Gegebene Aufgabe 1: Wer räumte laut dem Seitenauszug im Bus Jacke und Tasche vom Platz neben sich?

Seitenauszug:
☆ ☆ ☆ ☆

Montag, 23. November 2015

Die Jugend von heute ist besser als ihr Ruf

Heute morgen musste ich mal wieder Bus fahren. Bedauerlicherweise, denn meine ausgesprochen sympathische und sonst äußerst zuverlässige Mitfahrgelegenheit war heute unpässlich. 

Ich betrat den Bus. Der Busfahrer freute sich auch mich mal wieder zu sehen. Dann begann das alte Spiel und ich suchte mir einen Sitzplatz. Das erwies sich anfänglich als ein etwas schwierigeres Unterfangen, denn der Bus schien voll besetzt zu sein. In erster Linie zwar von Schülern, aber in zweiter Linie von Taschen, Rucksäcken und dicken Winterjacken. Als ich dann ganz hinten im Bus angekommen war, machte sich der Frust in mir breit: So ein Mist, so früh, kalt draußen und noch nicht mal ein Sitzplatz. Doch dann räumte eine freundliche, aber sehr ruhige Achtklässlerin Jacke und Tasche vom Platz neben sich und ich konnte mich setzen. Ich schloss die Augen, stöpselte mir die Kopfhörer ein und startete die Musik. Nichts hören und nichts sehen - das wünschte ich mir. Ich erwartete eine ruhige Fahrt, in der die Schülerbande um mich herum auch nur Musik hört oder irgendwie halbherzig noch irgendwelche Vokabeln lernt.

☆ ☆ ☆ ☆

Extrahierte Auflistung:
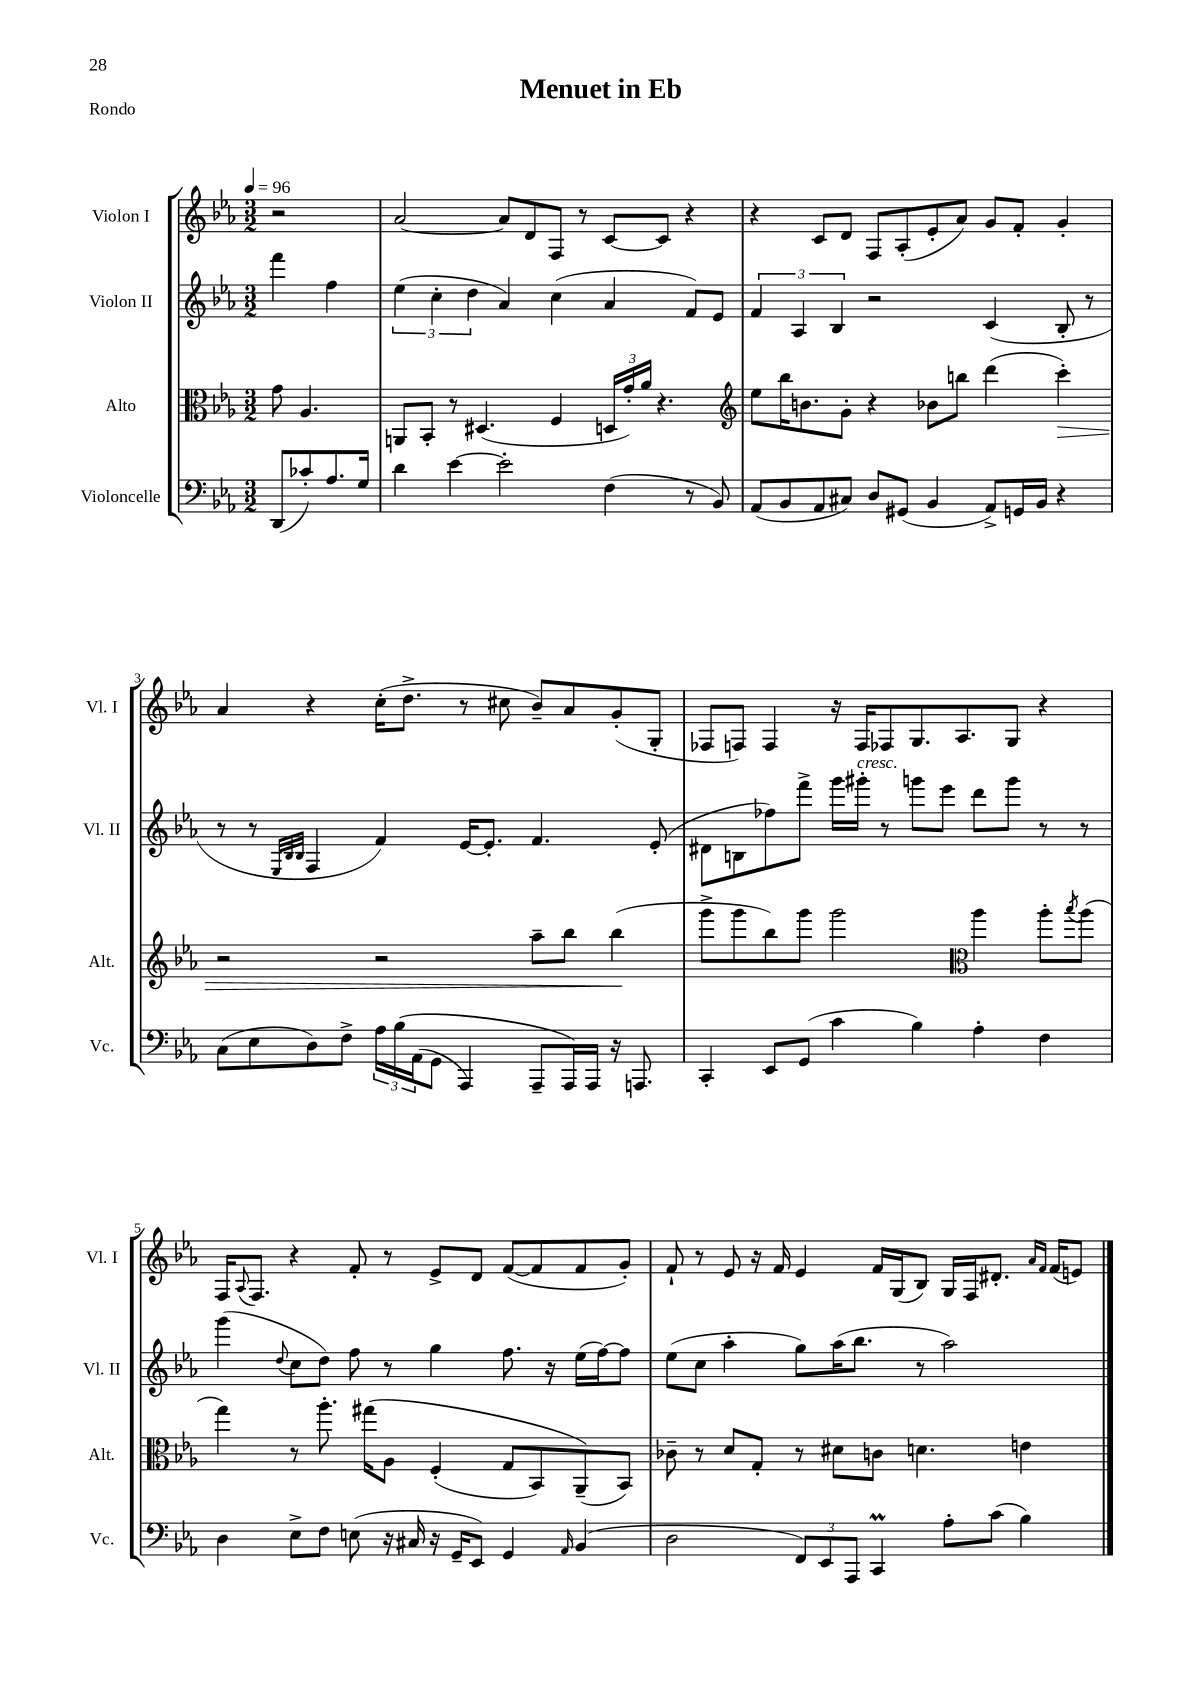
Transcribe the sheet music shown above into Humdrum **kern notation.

**kern	**kern	**kern	**kern
*staff4	*staff3	*staff2	*staff1
*clefF4	*clefC3	*clefG2	*clefG2
*k[b-e-a-]	*k[b-e-a-]	*k[b-e-a-]	*k[b-e-a-]
*M3/2	*M3/2	*M3/2	*M3/2
*MM96	*MM96	*MM96	*MM96
(8DD/L	8g\	4fff\	2r
8c-'/)	4.A-/	.	.
8.A-/	.	4ff\	.
16G/Jk	.	.	.
=	=	=	=
4d\	8AA/L	(6ee-\	[2a-/
.	8BB-'/J	.	.
.	.	6cc'\	.
[4e-\	8r	.	.
.	.	6dd\	.
.	(4.D#/	.	.
2e-'\]	.	4a-/)	8a-/]L
.	.	.	8d/
.	4F/	(4cc\	8F/J
.	.	.	8r
(4F\	24D/LL	4a-/	[8c/L
.	24g'/)	.	.
.	24a-/JJ	.	.
.	4.r	.	8c/]J
8r	.	8f/L)	4r
8BB-/)	.	8e-/J	.
=	=	=	=
*	*clefG2	*	*
(8AA-/L	8ee-\L	6f/	4r
8BB-/	16bb-\K	.	.
.	.	6A-/	.
.	8.b\	.	.
8AA-/	.	.	8c/L
.	.	6B-/	.
8C#/J)	8g'\J	.	8d/J
8D/L	4r	2r	8F/L
(8GG#/J	.	.	(8A-'/
4BB-/	8b-\L	.	8e-'/
.	8bb\J	.	8a-/J)
8AA-^/L)	(4ddd\	(4c/	8g/L
16GG/L	.	.	8f'/J
16BB-/JJ	.	.	.
4r	4ccc'\)	8B-'/	4g'/
.	.	8r	.
=	=	=	=
(8C\L	2r	8r	4a-/
8E-\	.	8r	.
.	.	32qqE-/LLL	.
.	.	32qqB-/	.
.	.	32qqB-/JJJ	.
8D\)	.	4F/	4r
8F^\J	.	.	.
24A-\LL	2r	4f/)	(16cc'\LK
&(24B-\	.	.	.
.	.	.	8.dd^\J
(24AA-\J	.	.	.
8GG\J	.	.	.
4AAA-/)	.	[16e-/LK	8r
.	.	8.e-'/]J	.
.	.	.	8cc#\
8AAA-~/L	8aa-~\L	4.f/	8b-~/L)
16AAA-/L&)	8bb-\J	.	8a-/
16AAA-/JJ	.	.	.
16r	(4bb-\	.	(8g'/
8.AAA/	.	.	.
.	.	(8e-'/	8G'/J
=	=	=	=
4CC'/	8ggg^\L	8d#\L	8F-/L
.	8ggg\	8B\	8F/J)
8EE-/L	8bb-\)	8ff-\)	4F/
(8GG/J	8ggg\J	8fff^\J	.
4c\	2ggg\	16ggg\LL	16r
.	.	16ggg#'\JJ	16F/LK
.	.	8r	8F-/
4B-\)	.	8ggg\L	8.G/
.	.	8eee-\J	.
.	.	.	8.A-/
*	*clefC3	*	*
4A-'\	4aa-\	8ddd\L	.
.	.	8ggg\J	8G/J
4F\	8aa-'\L	8r	4r
.	8qbb-/	.	.
.	(8aa-\J	8r	.
=	=	=	=
4D\	4gg\)	(4ggg\	16F/LK
.	.	.	8qqA-/
.	.	.	8.F/J
.	.	8qqdd/	.
8E-^\L	8r	8cc\L	4r
8F\J	8.aa-'\	8dd\J)	.
(8E\	.	8ff\	8f'/
.	&(16gg#\LK	.	.
16r	8A-\J	8r	8r
16C#/	.	.	.
16r	(4F'/	4gg\	8e-^/L
16GG~/LK	.	.	.
8EE-/J)	.	.	8d/J
4GG/	8G/L	8.ff\	([8f/L
.	8BB-/)	.	8f/]
.	.	16r	.
16qqAA-/	.	.	.
(4BB-/	(8AA-~/&)	(16ee-\LL	8f/
.	.	[16ff\J)	.
.	8BB-/J)	8ff\]J	8g'/J)
=	=	=	=
2D\	8c-~\	(8ee-\L	8f`/
.	8r	8cc\J	8r
.	8d/L	4aa-'\	8e-/
.	8G'/J	.	16r
.	.	.	16f/
12FF/L)	8r	8gg\L)	4e-/
12EE-/	.	.	.
.	8d#\L	(16aa-\K	.
12AAA-/J	.	.	.
.	.	8.bb-\J	.
4CC/	8c\J	.	16f/LL
.	.	.	(16G/J
.	4.d\	8r	8B-/J)
8A-'\L	.	2aa-\)	16G/LL
.	.	.	16F/J
(8c\J	.	.	8.d#'/J
4B-\)	4e\	.	.
.	.	.	16qqa-/LL
.	.	.	16qqf/JJ
.	.	.	(16f/LK
.	.	.	8e/J)
==	==	==	==
*-	*-	*-	*-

☆ ☆ ☆ ☆

Gegebene Aufgabe 2: Zeige jede Zeile der Auflistung, die die Zeichenfolge „kern“ enthält, unter Beachtung der Groß- und Kleinschreibung.

Korrekte Antwort 1: Eine freundliche, aber sehr ruhige Achtklässlerin.

Korrekte Antwort 2:
Transcribe the sheet music shown above into Humdrum **kern notation.
**kern	**kern	**kern	**kern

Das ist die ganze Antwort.